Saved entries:
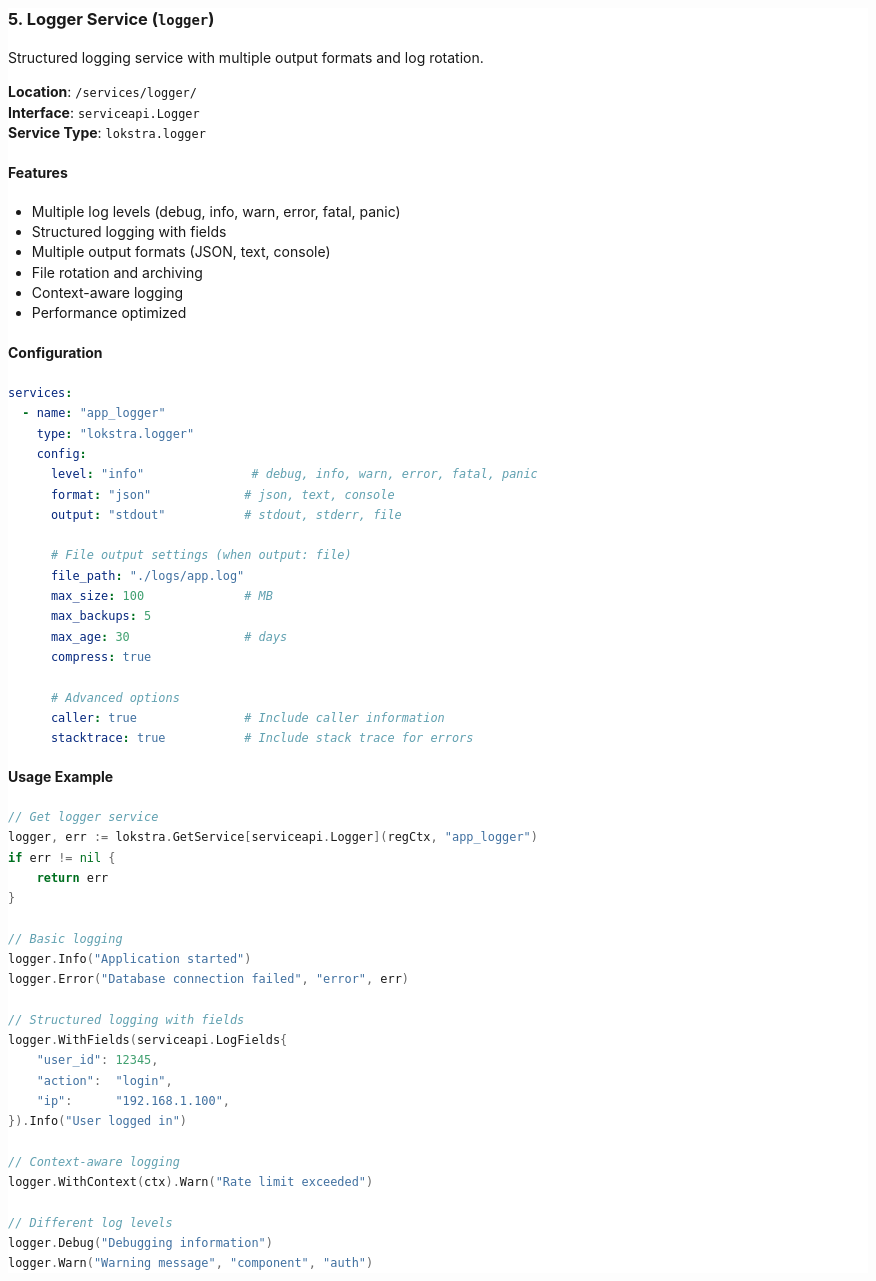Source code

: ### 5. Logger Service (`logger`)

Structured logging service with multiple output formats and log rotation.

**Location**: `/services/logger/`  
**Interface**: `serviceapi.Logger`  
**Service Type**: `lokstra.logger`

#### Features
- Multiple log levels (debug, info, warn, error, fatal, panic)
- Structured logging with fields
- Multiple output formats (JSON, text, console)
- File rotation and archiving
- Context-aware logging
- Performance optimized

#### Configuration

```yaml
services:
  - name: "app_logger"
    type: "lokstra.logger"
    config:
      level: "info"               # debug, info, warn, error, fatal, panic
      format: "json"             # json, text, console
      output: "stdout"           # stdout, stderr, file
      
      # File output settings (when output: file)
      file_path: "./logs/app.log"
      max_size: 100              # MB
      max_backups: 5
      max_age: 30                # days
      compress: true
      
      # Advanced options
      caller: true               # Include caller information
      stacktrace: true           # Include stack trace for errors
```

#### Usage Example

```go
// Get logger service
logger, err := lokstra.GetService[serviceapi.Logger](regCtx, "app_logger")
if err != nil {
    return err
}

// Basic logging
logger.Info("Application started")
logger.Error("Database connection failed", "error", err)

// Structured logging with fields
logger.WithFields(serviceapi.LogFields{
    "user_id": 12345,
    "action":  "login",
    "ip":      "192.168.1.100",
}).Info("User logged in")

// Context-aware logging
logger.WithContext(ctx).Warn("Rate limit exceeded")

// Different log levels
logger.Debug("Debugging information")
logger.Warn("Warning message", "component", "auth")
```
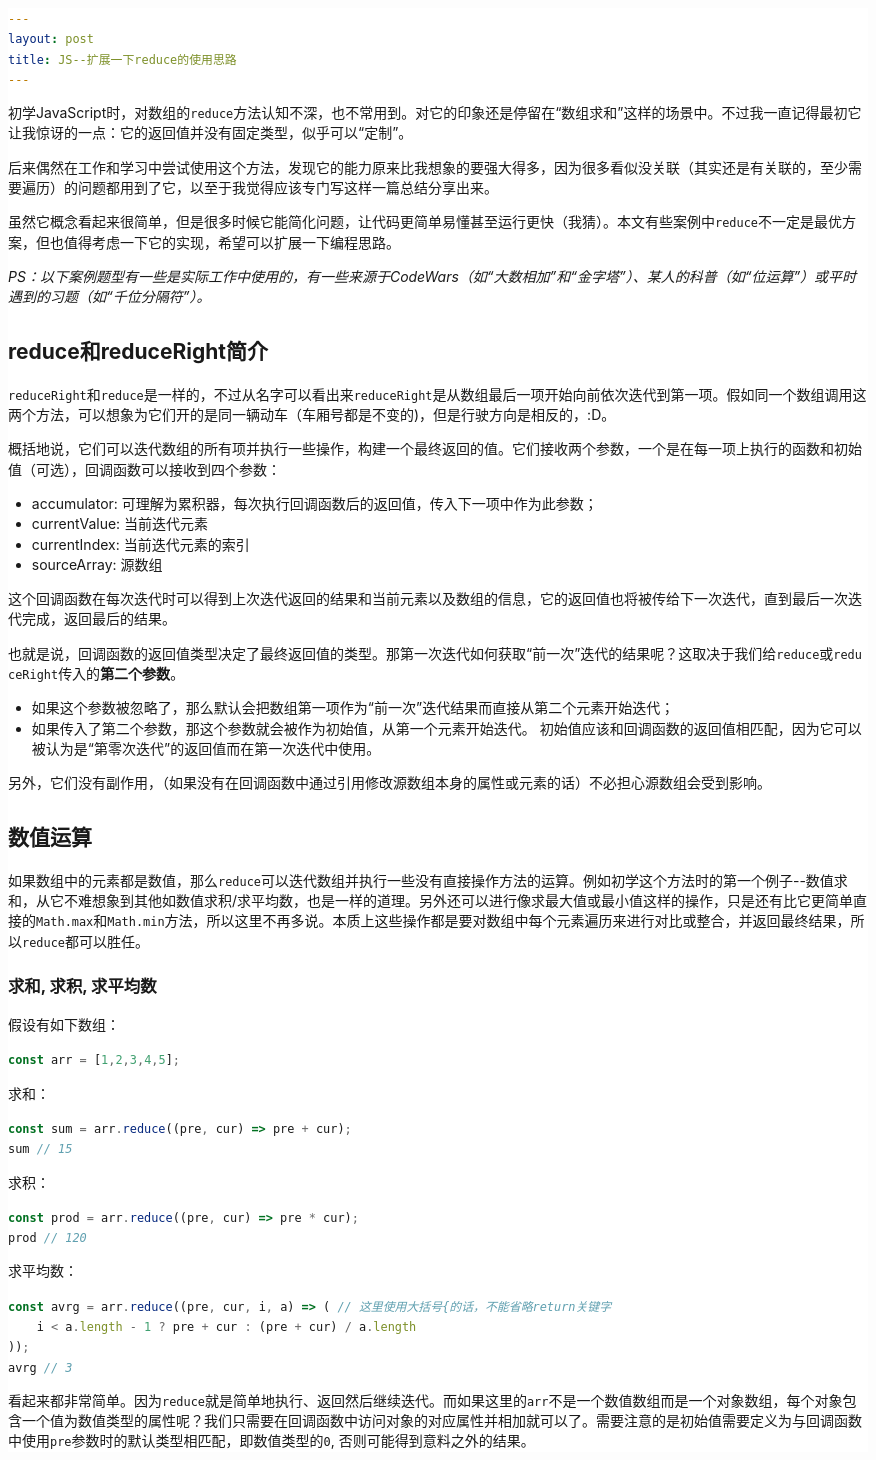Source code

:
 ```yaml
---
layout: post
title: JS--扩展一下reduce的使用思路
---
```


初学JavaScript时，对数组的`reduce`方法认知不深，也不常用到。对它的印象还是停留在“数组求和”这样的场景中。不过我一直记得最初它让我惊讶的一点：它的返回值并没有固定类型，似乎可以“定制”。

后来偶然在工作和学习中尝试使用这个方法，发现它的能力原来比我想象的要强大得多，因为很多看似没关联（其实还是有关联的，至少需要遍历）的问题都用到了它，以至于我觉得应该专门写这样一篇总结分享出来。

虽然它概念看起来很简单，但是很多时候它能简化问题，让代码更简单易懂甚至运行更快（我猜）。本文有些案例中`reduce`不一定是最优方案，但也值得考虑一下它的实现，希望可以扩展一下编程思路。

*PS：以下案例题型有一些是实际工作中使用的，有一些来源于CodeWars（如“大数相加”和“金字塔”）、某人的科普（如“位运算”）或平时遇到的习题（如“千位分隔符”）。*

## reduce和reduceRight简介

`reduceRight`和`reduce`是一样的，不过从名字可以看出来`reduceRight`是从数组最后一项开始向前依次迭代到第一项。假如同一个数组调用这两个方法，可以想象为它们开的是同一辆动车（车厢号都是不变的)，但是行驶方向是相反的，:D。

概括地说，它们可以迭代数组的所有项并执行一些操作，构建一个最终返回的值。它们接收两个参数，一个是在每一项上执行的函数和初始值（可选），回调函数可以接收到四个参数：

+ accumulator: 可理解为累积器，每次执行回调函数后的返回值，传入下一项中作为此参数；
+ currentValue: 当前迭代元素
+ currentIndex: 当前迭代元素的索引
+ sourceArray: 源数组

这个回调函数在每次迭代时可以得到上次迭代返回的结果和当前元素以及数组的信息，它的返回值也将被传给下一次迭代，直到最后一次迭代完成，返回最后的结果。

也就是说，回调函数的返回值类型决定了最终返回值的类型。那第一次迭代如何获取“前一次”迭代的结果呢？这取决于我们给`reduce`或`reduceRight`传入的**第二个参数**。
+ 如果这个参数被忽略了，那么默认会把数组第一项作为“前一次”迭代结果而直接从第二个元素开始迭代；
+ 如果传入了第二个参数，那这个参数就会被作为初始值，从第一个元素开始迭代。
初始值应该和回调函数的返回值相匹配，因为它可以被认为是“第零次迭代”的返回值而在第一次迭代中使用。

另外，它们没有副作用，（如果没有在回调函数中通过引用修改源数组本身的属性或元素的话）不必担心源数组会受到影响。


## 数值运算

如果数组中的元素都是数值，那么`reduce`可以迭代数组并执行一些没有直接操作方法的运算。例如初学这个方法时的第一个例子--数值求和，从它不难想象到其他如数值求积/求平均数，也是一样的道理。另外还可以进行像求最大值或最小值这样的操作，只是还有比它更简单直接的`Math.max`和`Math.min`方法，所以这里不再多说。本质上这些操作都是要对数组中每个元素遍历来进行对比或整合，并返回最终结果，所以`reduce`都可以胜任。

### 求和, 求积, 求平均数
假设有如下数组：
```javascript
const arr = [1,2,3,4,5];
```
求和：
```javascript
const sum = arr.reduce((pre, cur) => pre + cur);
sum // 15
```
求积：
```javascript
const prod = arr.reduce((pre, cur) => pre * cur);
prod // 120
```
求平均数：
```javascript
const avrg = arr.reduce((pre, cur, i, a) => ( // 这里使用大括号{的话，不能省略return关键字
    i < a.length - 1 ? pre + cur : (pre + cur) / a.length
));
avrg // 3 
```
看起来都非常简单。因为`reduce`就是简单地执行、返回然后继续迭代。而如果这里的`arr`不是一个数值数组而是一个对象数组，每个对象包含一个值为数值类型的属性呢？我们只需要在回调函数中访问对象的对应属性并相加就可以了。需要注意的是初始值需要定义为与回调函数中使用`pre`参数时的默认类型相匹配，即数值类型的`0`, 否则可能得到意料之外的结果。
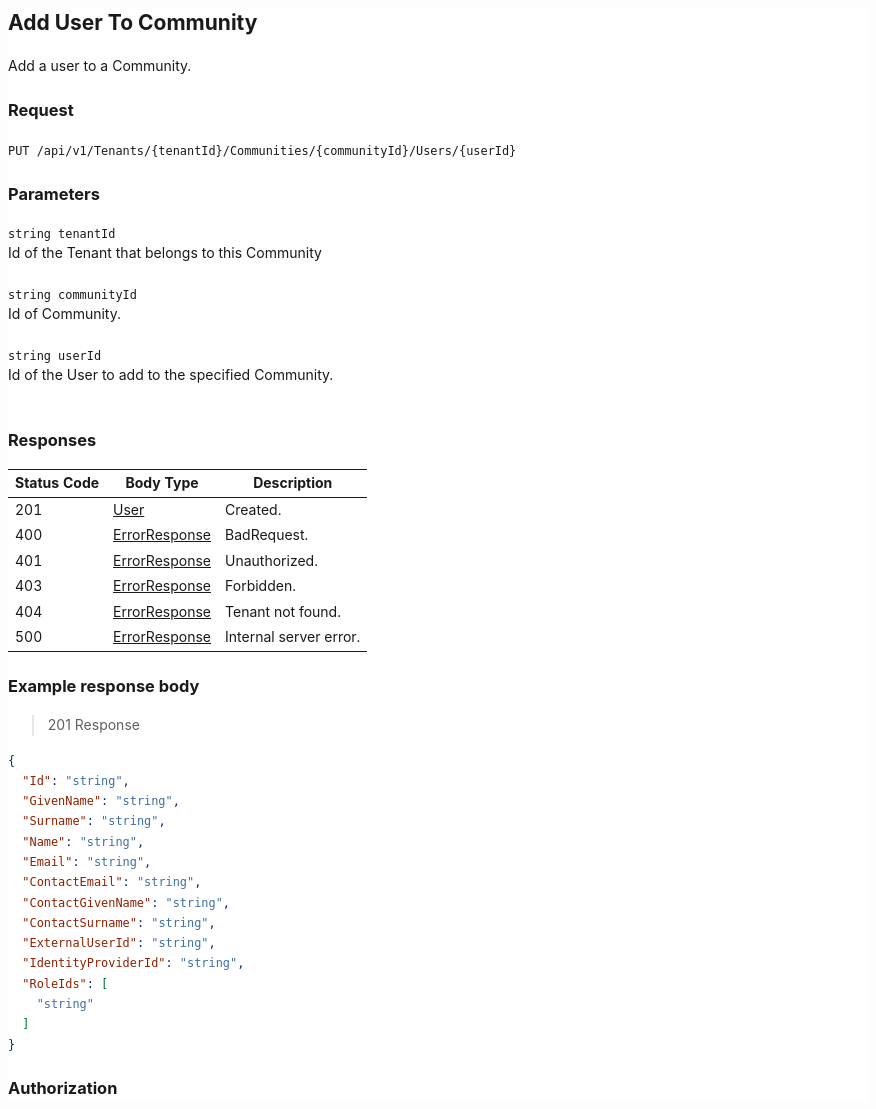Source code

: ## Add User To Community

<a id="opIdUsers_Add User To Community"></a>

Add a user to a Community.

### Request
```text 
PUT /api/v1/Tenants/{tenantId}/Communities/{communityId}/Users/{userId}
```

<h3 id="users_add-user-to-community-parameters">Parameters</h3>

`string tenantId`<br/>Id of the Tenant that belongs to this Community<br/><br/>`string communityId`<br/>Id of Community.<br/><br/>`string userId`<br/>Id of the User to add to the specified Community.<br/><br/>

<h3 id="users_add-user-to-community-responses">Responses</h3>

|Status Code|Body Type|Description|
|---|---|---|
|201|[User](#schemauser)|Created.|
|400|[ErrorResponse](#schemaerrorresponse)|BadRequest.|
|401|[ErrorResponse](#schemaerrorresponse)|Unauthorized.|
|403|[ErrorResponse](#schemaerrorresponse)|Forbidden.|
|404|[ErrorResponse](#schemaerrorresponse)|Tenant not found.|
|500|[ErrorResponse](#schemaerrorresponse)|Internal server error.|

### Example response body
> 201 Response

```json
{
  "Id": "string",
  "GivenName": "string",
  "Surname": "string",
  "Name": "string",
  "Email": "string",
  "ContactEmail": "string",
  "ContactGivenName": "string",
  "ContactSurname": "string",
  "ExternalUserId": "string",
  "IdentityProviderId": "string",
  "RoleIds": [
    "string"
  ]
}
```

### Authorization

## Exercise instructions
The records must be restated word for word, apart from any images.

## Solution below
Source code

: ### 5. Logger Service (`logger`)

Structured logging service with multiple output formats and log rotation.

**Location**: `/services/logger/`  
**Interface**: `serviceapi.Logger`  
**Service Type**: `lokstra.logger`

#### Features
- Multiple log levels (debug, info, warn, error, fatal, panic)
- Structured logging with fields
- Multiple output formats (JSON, text, console)
- File rotation and archiving
- Context-aware logging
- Performance optimized

#### Configuration

```yaml
services:
  - name: "app_logger"
    type: "lokstra.logger"
    config:
      level: "info"               # debug, info, warn, error, fatal, panic
      format: "json"             # json, text, console
      output: "stdout"           # stdout, stderr, file
      
      # File output settings (when output: file)
      file_path: "./logs/app.log"
      max_size: 100              # MB
      max_backups: 5
      max_age: 30                # days
      compress: true
      
      # Advanced options
      caller: true               # Include caller information
      stacktrace: true           # Include stack trace for errors
```

#### Usage Example

```go
// Get logger service
logger, err := lokstra.GetService[serviceapi.Logger](regCtx, "app_logger")
if err != nil {
    return err
}

// Basic logging
logger.Info("Application started")
logger.Error("Database connection failed", "error", err)

// Structured logging with fields
logger.WithFields(serviceapi.LogFields{
    "user_id": 12345,
    "action":  "login",
    "ip":      "192.168.1.100",
}).Info("User logged in")

// Context-aware logging
logger.WithContext(ctx).Warn("Rate limit exceeded")

// Different log levels
logger.Debug("Debugging information")
logger.Warn("Warning message", "component", "auth")
```
Source code

:
 ```yaml
---
layout: post
title: JS--扩展一下reduce的使用思路
---
```


初学JavaScript时，对数组的`reduce`方法认知不深，也不常用到。对它的印象还是停留在“数组求和”这样的场景中。不过我一直记得最初它让我惊讶的一点：它的返回值并没有固定类型，似乎可以“定制”。

后来偶然在工作和学习中尝试使用这个方法，发现它的能力原来比我想象的要强大得多，因为很多看似没关联（其实还是有关联的，至少需要遍历）的问题都用到了它，以至于我觉得应该专门写这样一篇总结分享出来。

虽然它概念看起来很简单，但是很多时候它能简化问题，让代码更简单易懂甚至运行更快（我猜）。本文有些案例中`reduce`不一定是最优方案，但也值得考虑一下它的实现，希望可以扩展一下编程思路。

*PS：以下案例题型有一些是实际工作中使用的，有一些来源于CodeWars（如“大数相加”和“金字塔”）、某人的科普（如“位运算”）或平时遇到的习题（如“千位分隔符”）。*

## reduce和reduceRight简介

`reduceRight`和`reduce`是一样的，不过从名字可以看出来`reduceRight`是从数组最后一项开始向前依次迭代到第一项。假如同一个数组调用这两个方法，可以想象为它们开的是同一辆动车（车厢号都是不变的)，但是行驶方向是相反的，:D。

概括地说，它们可以迭代数组的所有项并执行一些操作，构建一个最终返回的值。它们接收两个参数，一个是在每一项上执行的函数和初始值（可选），回调函数可以接收到四个参数：

+ accumulator: 可理解为累积器，每次执行回调函数后的返回值，传入下一项中作为此参数；
+ currentValue: 当前迭代元素
+ currentIndex: 当前迭代元素的索引
+ sourceArray: 源数组

这个回调函数在每次迭代时可以得到上次迭代返回的结果和当前元素以及数组的信息，它的返回值也将被传给下一次迭代，直到最后一次迭代完成，返回最后的结果。

也就是说，回调函数的返回值类型决定了最终返回值的类型。那第一次迭代如何获取“前一次”迭代的结果呢？这取决于我们给`reduce`或`reduceRight`传入的**第二个参数**。
+ 如果这个参数被忽略了，那么默认会把数组第一项作为“前一次”迭代结果而直接从第二个元素开始迭代；
+ 如果传入了第二个参数，那这个参数就会被作为初始值，从第一个元素开始迭代。
初始值应该和回调函数的返回值相匹配，因为它可以被认为是“第零次迭代”的返回值而在第一次迭代中使用。

另外，它们没有副作用，（如果没有在回调函数中通过引用修改源数组本身的属性或元素的话）不必担心源数组会受到影响。


## 数值运算

如果数组中的元素都是数值，那么`reduce`可以迭代数组并执行一些没有直接操作方法的运算。例如初学这个方法时的第一个例子--数值求和，从它不难想象到其他如数值求积/求平均数，也是一样的道理。另外还可以进行像求最大值或最小值这样的操作，只是还有比它更简单直接的`Math.max`和`Math.min`方法，所以这里不再多说。本质上这些操作都是要对数组中每个元素遍历来进行对比或整合，并返回最终结果，所以`reduce`都可以胜任。

### 求和, 求积, 求平均数
假设有如下数组：
```javascript
const arr = [1,2,3,4,5];
```
求和：
```javascript
const sum = arr.reduce((pre, cur) => pre + cur);
sum // 15
```
求积：
```javascript
const prod = arr.reduce((pre, cur) => pre * cur);
prod // 120
```
求平均数：
```javascript
const avrg = arr.reduce((pre, cur, i, a) => ( // 这里使用大括号{的话，不能省略return关键字
    i < a.length - 1 ? pre + cur : (pre + cur) / a.length
));
avrg // 3 
```
看起来都非常简单。因为`reduce`就是简单地执行、返回然后继续迭代。而如果这里的`arr`不是一个数值数组而是一个对象数组，每个对象包含一个值为数值类型的属性呢？我们只需要在回调函数中访问对象的对应属性并相加就可以了。需要注意的是初始值需要定义为与回调函数中使用`pre`参数时的默认类型相匹配，即数值类型的`0`, 否则可能得到意料之外的结果。
Source code

: ## Add User To Community

<a id="opIdUsers_Add User To Community"></a>

Add a user to a Community.

### Request
```text 
PUT /api/v1/Tenants/{tenantId}/Communities/{communityId}/Users/{userId}
```

<h3 id="users_add-user-to-community-parameters">Parameters</h3>

`string tenantId`<br/>Id of the Tenant that belongs to this Community<br/><br/>`string communityId`<br/>Id of Community.<br/><br/>`string userId`<br/>Id of the User to add to the specified Community.<br/><br/>

<h3 id="users_add-user-to-community-responses">Responses</h3>

|Status Code|Body Type|Description|
|---|---|---|
|201|[User](#schemauser)|Created.|
|400|[ErrorResponse](#schemaerrorresponse)|BadRequest.|
|401|[ErrorResponse](#schemaerrorresponse)|Unauthorized.|
|403|[ErrorResponse](#schemaerrorresponse)|Forbidden.|
|404|[ErrorResponse](#schemaerrorresponse)|Tenant not found.|
|500|[ErrorResponse](#schemaerrorresponse)|Internal server error.|

### Example response body
> 201 Response

```json
{
  "Id": "string",
  "GivenName": "string",
  "Surname": "string",
  "Name": "string",
  "Email": "string",
  "ContactEmail": "string",
  "ContactGivenName": "string",
  "ContactSurname": "string",
  "ExternalUserId": "string",
  "IdentityProviderId": "string",
  "RoleIds": [
    "string"
  ]
}
```

### Authorization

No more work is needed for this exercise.